═════ RECORDED DATA

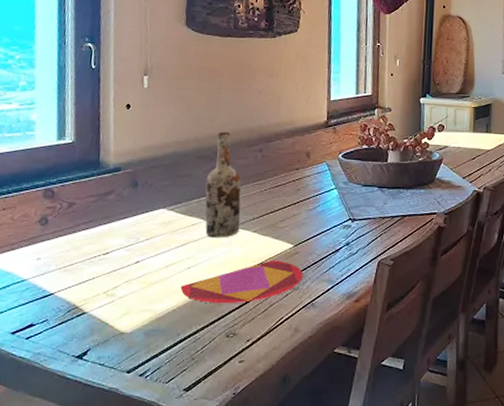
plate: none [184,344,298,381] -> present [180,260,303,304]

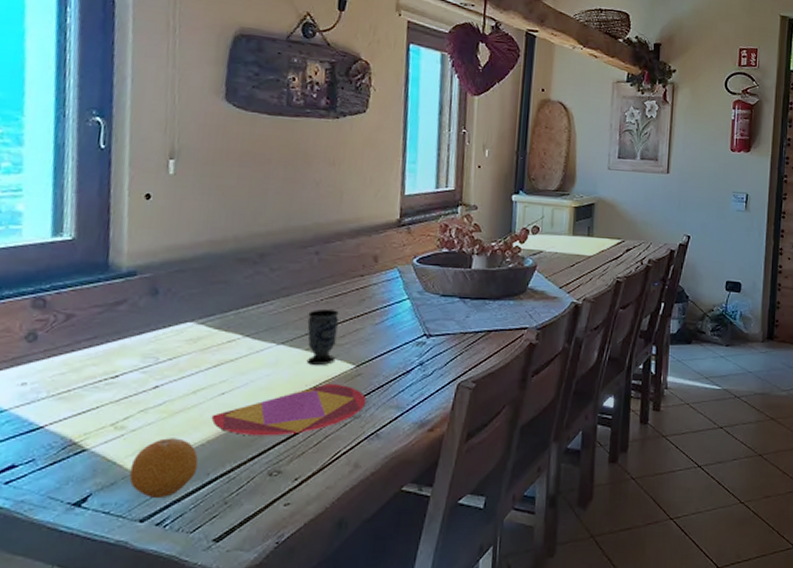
fruit: none [118,304,171,353] -> present [129,438,199,498]
wine bottle: present [205,132,241,238] -> none [244,230,292,357]
cup: none [254,197,279,244] -> present [306,308,339,365]

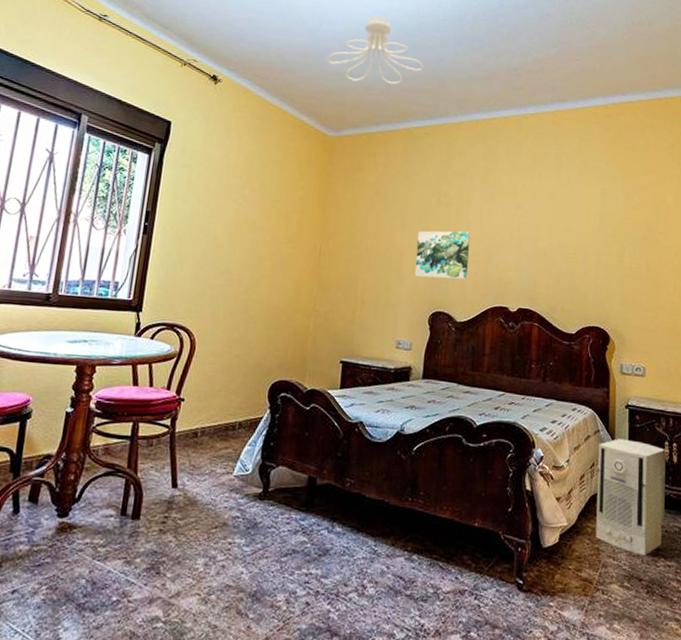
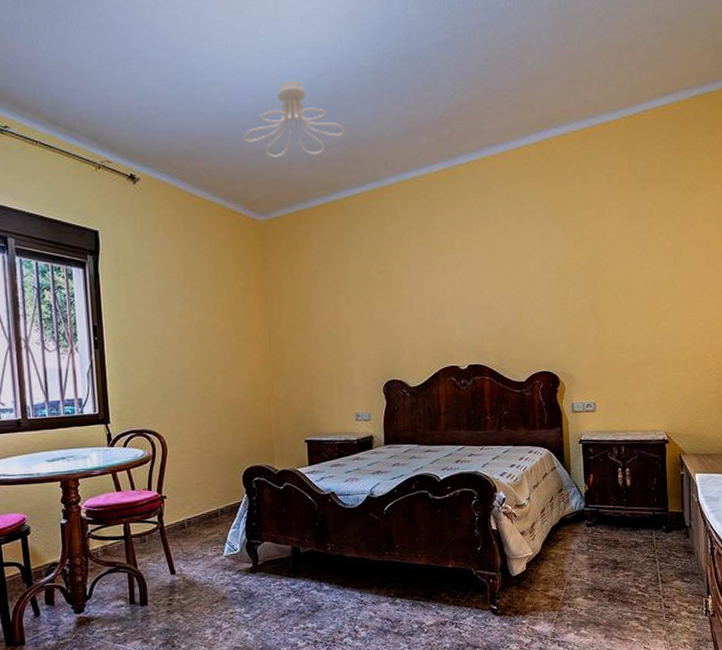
wall art: present [414,230,470,280] -> none [362,297,417,350]
air purifier: present [596,439,666,556] -> none [555,471,621,570]

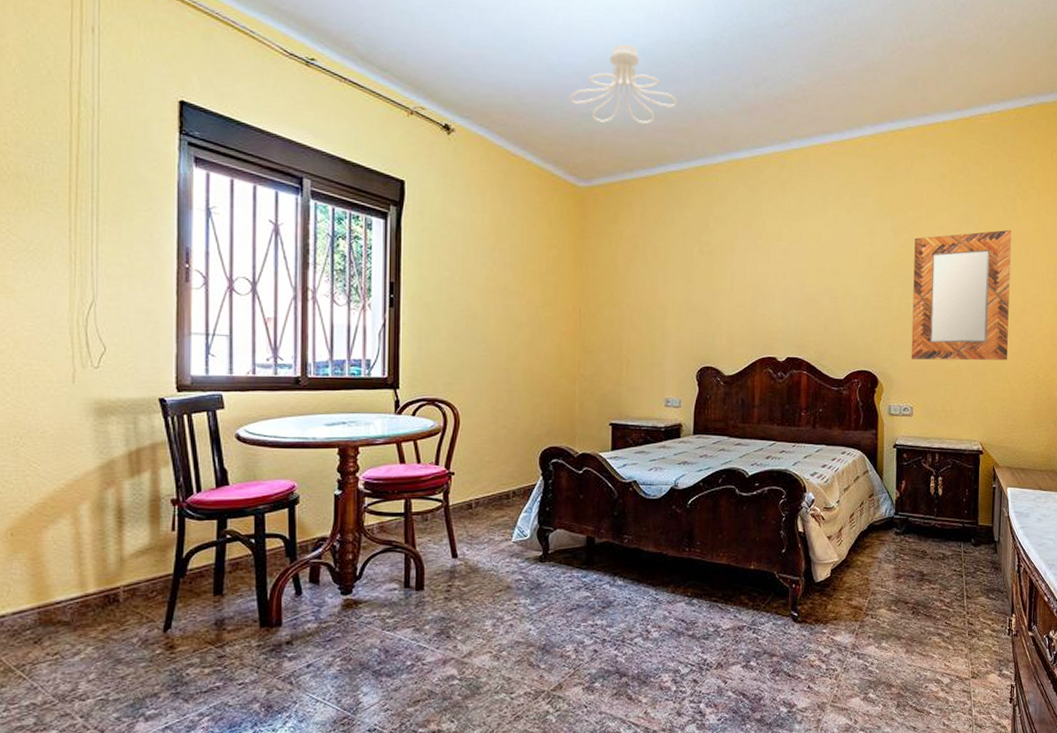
home mirror: none [586,221,687,357] -> present [911,229,1012,361]

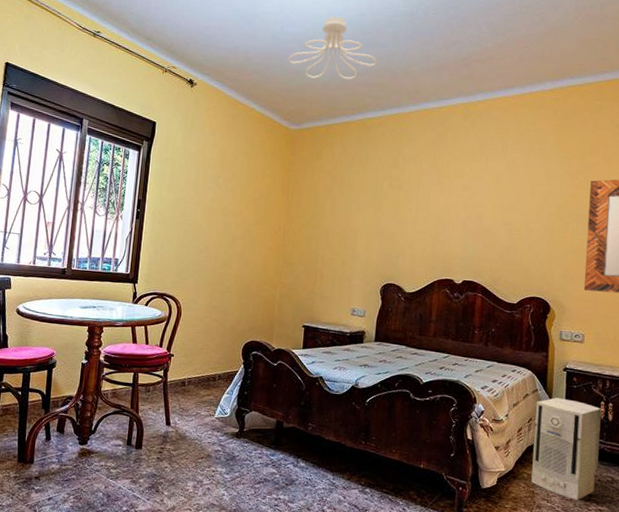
air purifier: none [865,477,932,582] -> present [531,397,602,500]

══════════

### PROBLEM DETAILS
Images should not appear in the copy; retype the listing above exactly.

### THE COMPLETED TASK
plate: none [184,344,298,381] -> present [180,260,303,304]

fruit: none [118,304,171,353] -> present [129,438,199,498]
wine bottle: present [205,132,241,238] -> none [244,230,292,357]
cup: none [254,197,279,244] -> present [306,308,339,365]

wall art: present [414,230,470,280] -> none [362,297,417,350]
air purifier: present [596,439,666,556] -> none [555,471,621,570]

home mirror: none [586,221,687,357] -> present [911,229,1012,361]

air purifier: none [865,477,932,582] -> present [531,397,602,500]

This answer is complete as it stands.